(Stored data entries)
===

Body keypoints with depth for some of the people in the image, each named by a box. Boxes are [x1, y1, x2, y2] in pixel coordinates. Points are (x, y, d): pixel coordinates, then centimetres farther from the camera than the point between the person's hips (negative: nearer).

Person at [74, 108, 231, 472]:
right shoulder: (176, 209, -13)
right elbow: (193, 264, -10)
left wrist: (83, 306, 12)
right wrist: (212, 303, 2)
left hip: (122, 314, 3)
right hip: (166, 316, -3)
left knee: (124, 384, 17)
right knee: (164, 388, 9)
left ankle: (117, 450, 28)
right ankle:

===

▶ **DIRECTIONS FOR THIS TASK**
Gather every line of the records that contains the word "right", and copy each one in full.

▶ **SOLUTION FOR THIS EXERCISE**
right shoulder: (176, 209, -13)
right elbow: (193, 264, -10)
right wrist: (212, 303, 2)
right hip: (166, 316, -3)
right knee: (164, 388, 9)
right ankle:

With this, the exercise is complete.